> WORK TASK:
Rewrite the data below as a JSON list of strings, one string per line, skipping blank lines. Leave the pictures out of the answer.

> DATASET EXCERPT:
::::::

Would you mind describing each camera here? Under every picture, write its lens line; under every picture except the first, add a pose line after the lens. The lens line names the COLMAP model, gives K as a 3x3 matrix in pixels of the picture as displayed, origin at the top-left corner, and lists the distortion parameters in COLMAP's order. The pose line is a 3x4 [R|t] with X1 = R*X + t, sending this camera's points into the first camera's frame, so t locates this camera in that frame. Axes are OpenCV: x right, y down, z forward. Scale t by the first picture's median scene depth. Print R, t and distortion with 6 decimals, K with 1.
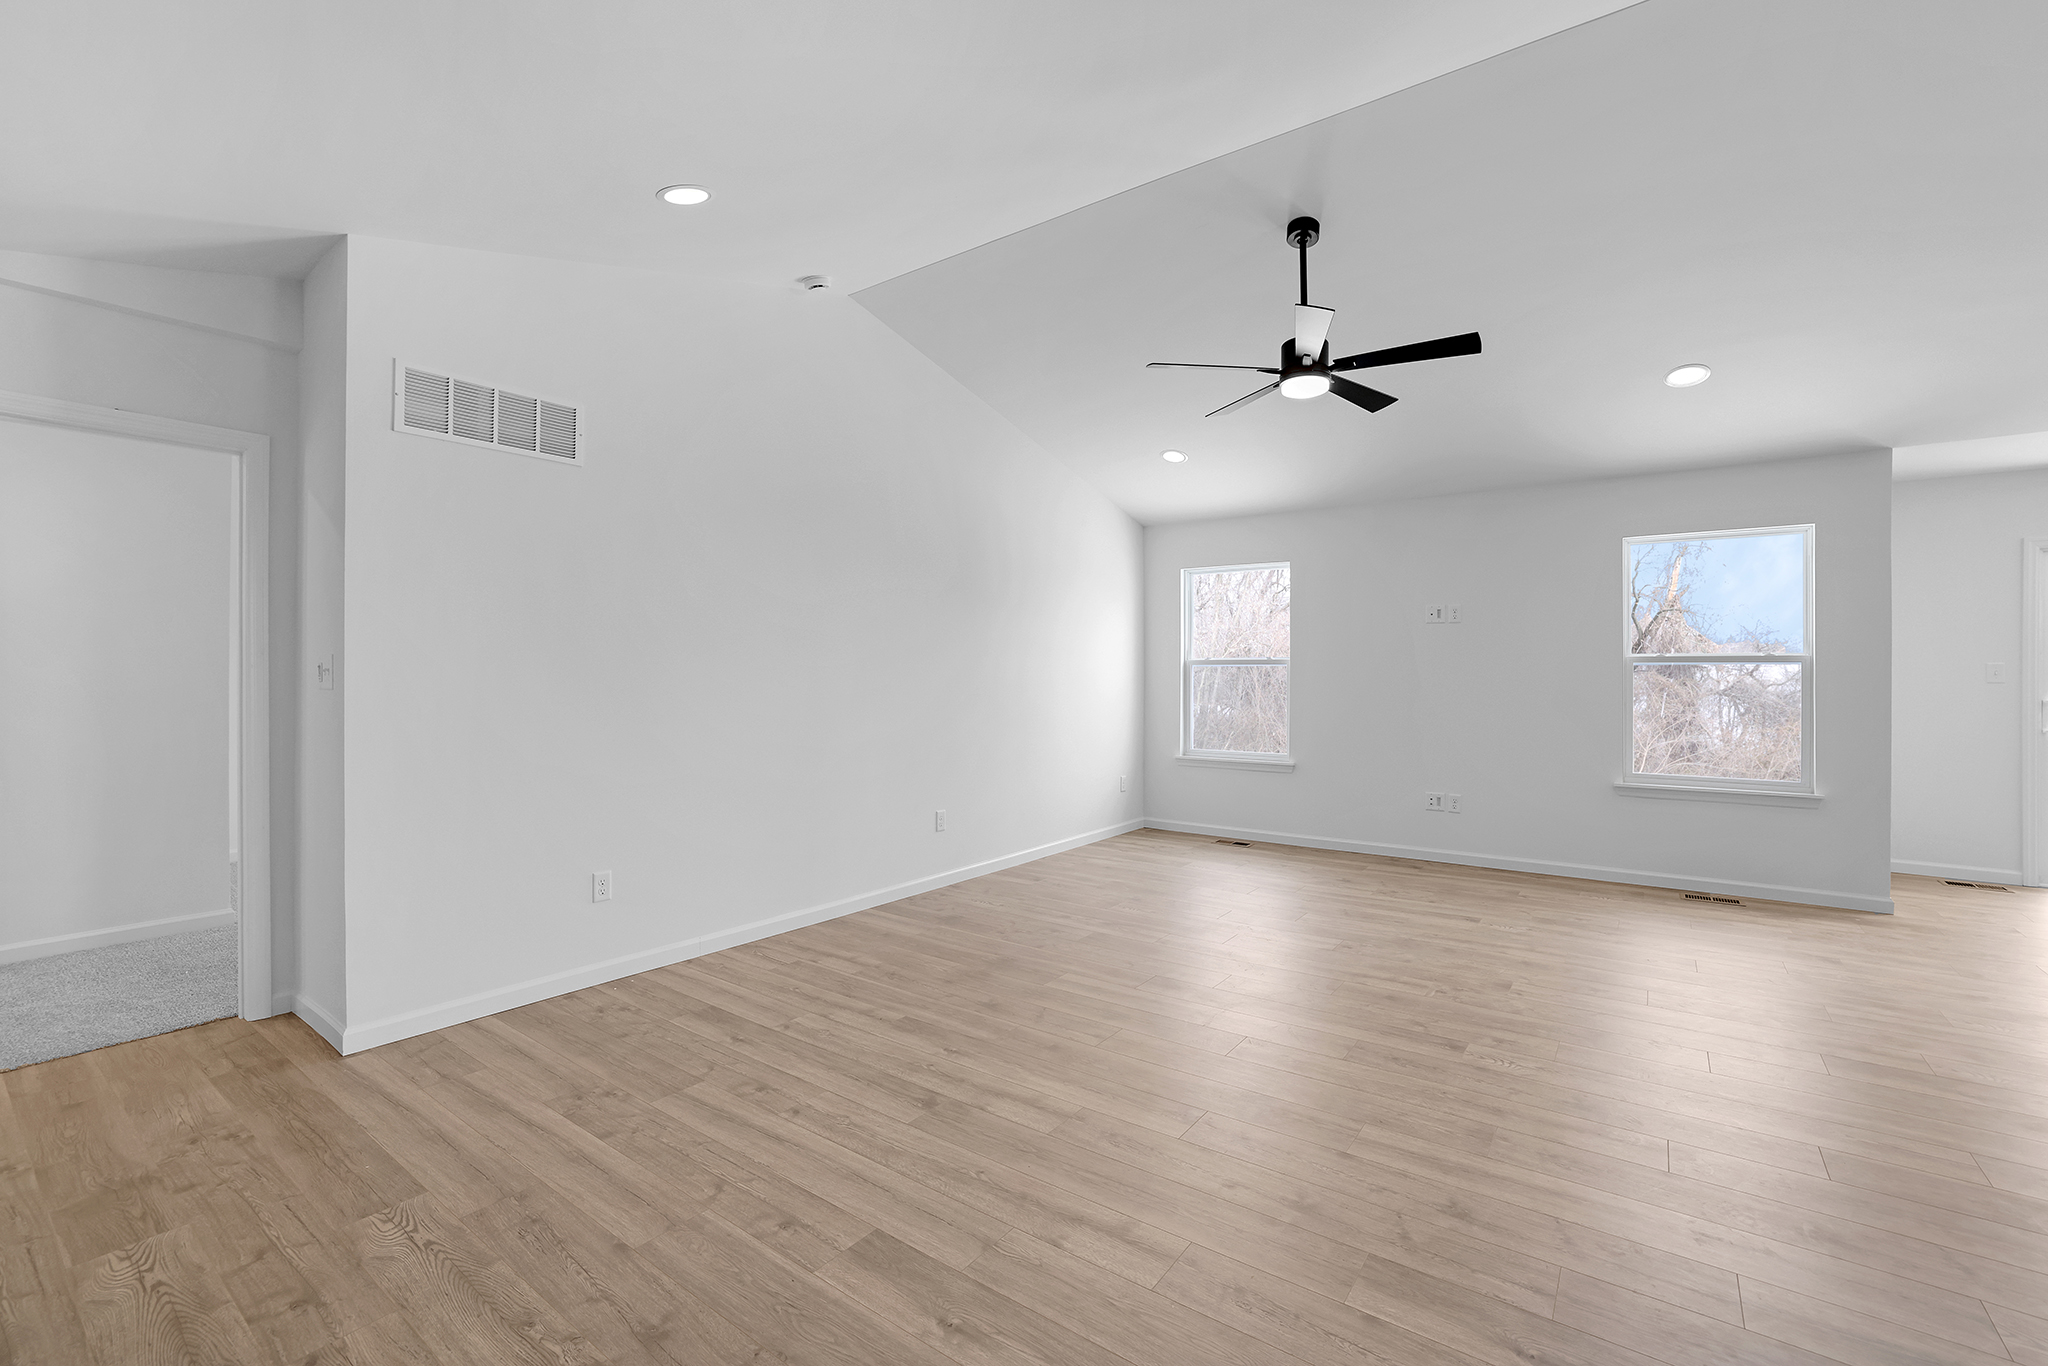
lens RADIAL K [[877.9, 0, 1019.3], [0, 877.9, 647.5], [0, 0, 1]] dist [-0.032701, 0.010344]
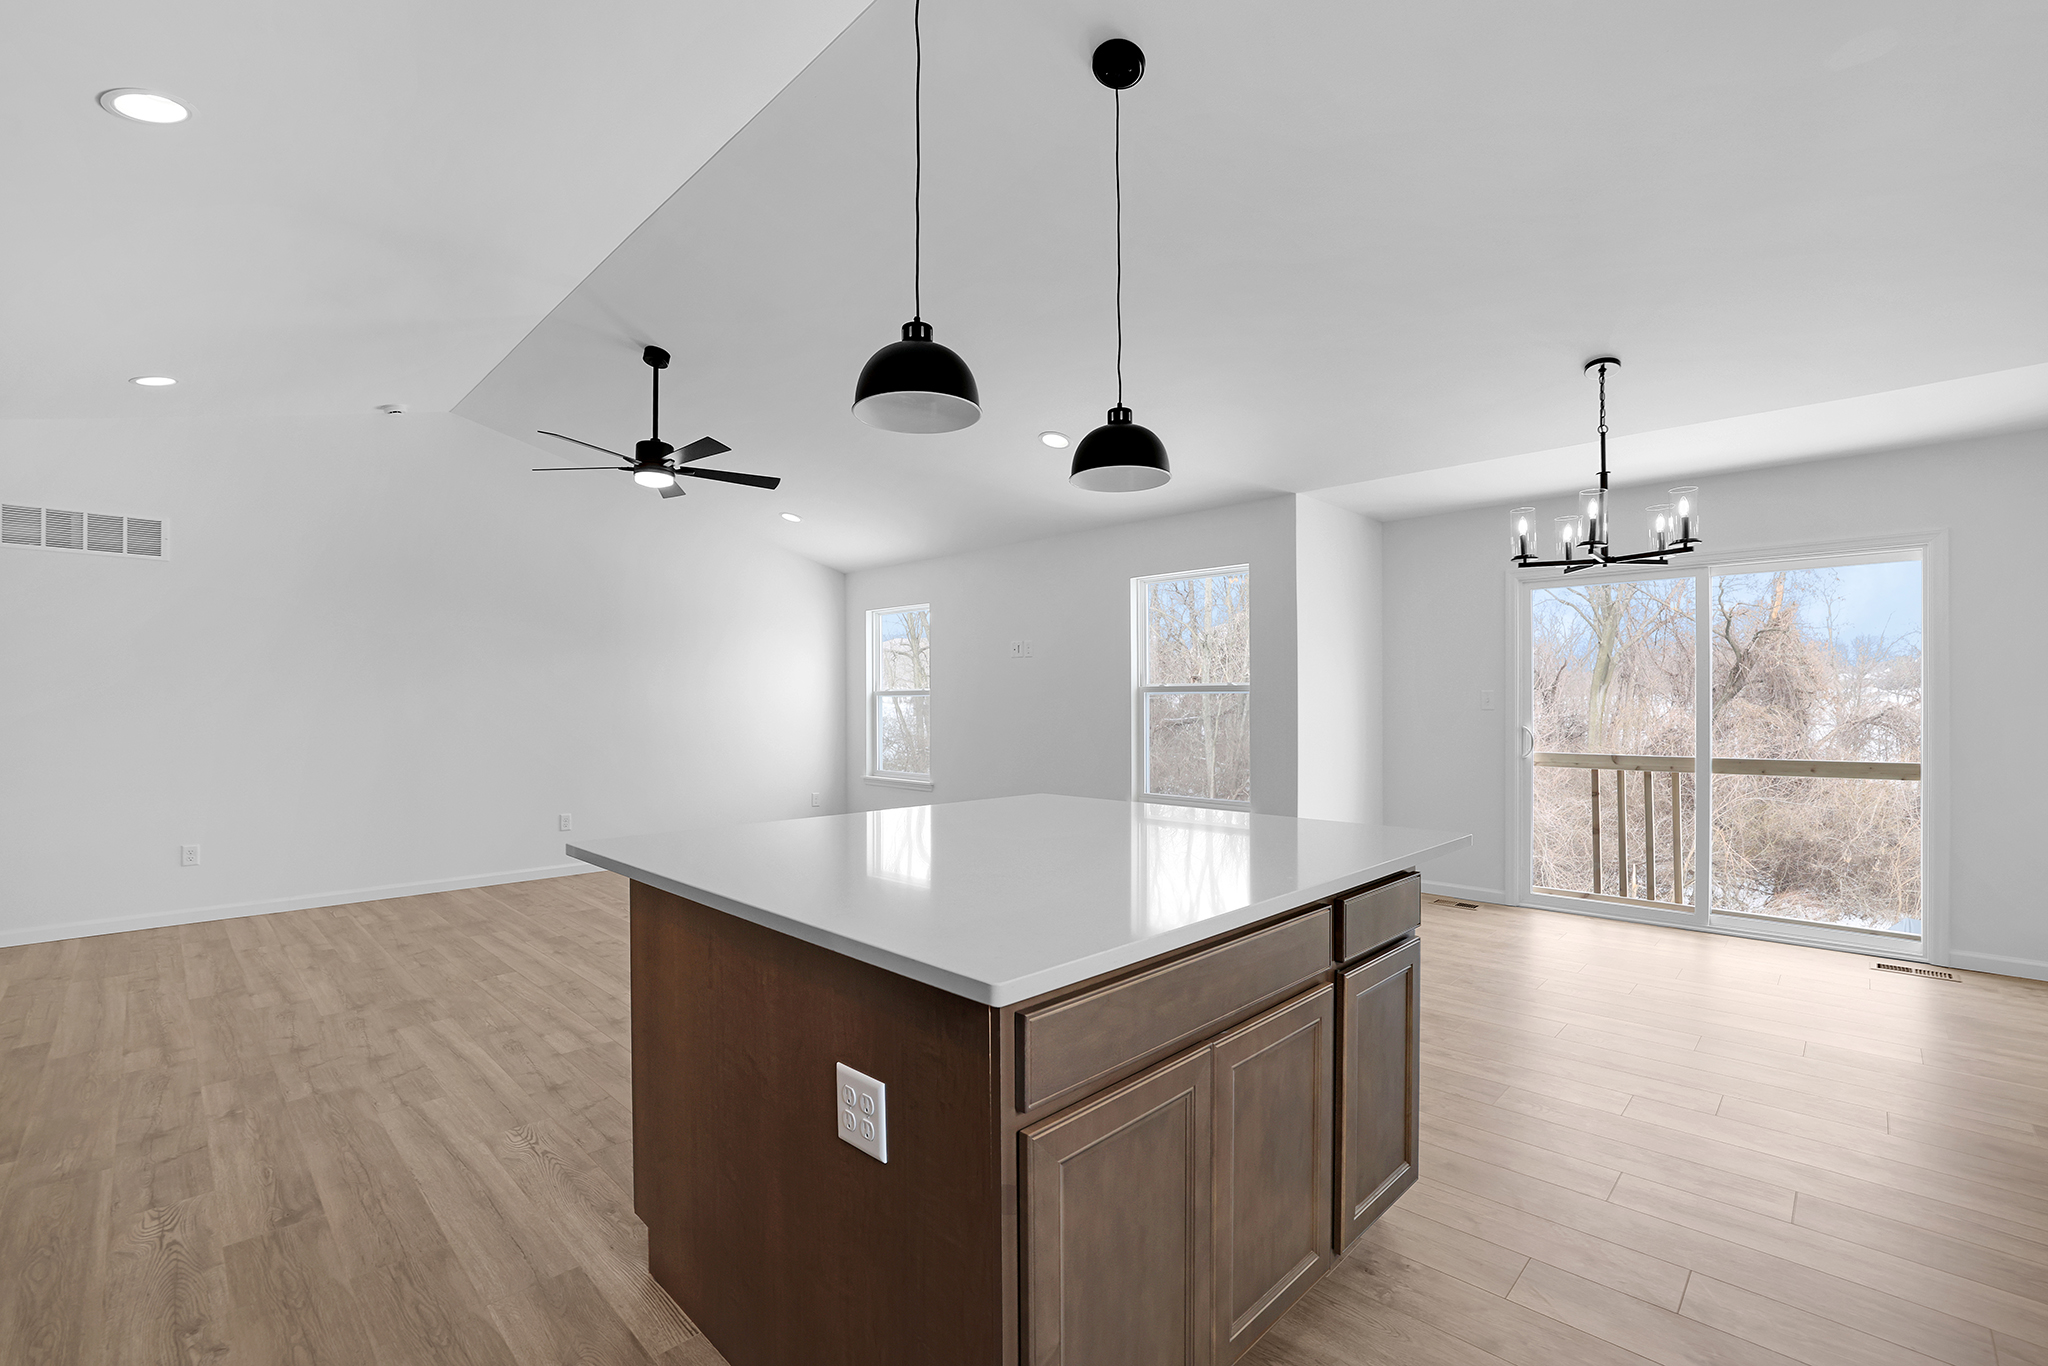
lens RADIAL K [[877.9, 0, 1013.0], [0, 877.9, 692.2], [0, 0, 1]] dist [-0.032701, 0.010344]
pose [[0.989120, -0.005643, -0.147005, 0.955568], [0.008456, 0.999793, 0.018513, -0.006433], [0.146870, -0.019554, 0.988963, -0.169486]]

::::::

> ANSWER BELOW:
[
  "Would you mind describing each camera here? Under every picture, write its lens line; under every picture except the first, add a pose line after the lens. The lens line names the COLMAP model, gives K as a 3x3 matrix in pixels of the picture as displayed, origin at the top-left corner, and lists the distortion parameters in COLMAP's order. The pose line is a 3x4 [R|t] with X1 = R*X + t, sending this camera's points into the first camera's frame, so t locates this camera in that frame. Axes are OpenCV: x right, y down, z forward. Scale t by the first picture's median scene depth. Print R, t and distortion with 6 decimals, K with 1.",
  "lens RADIAL K [[877.9, 0, 1019.3], [0, 877.9, 647.5], [0, 0, 1]] dist [-0.032701, 0.010344]",
  "lens RADIAL K [[877.9, 0, 1013.0], [0, 877.9, 692.2], [0, 0, 1]] dist [-0.032701, 0.010344]",
  "pose [[0.989120, -0.005643, -0.147005, 0.955568], [0.008456, 0.999793, 0.018513, -0.006433], [0.146870, -0.019554, 0.988963, -0.169486]]"
]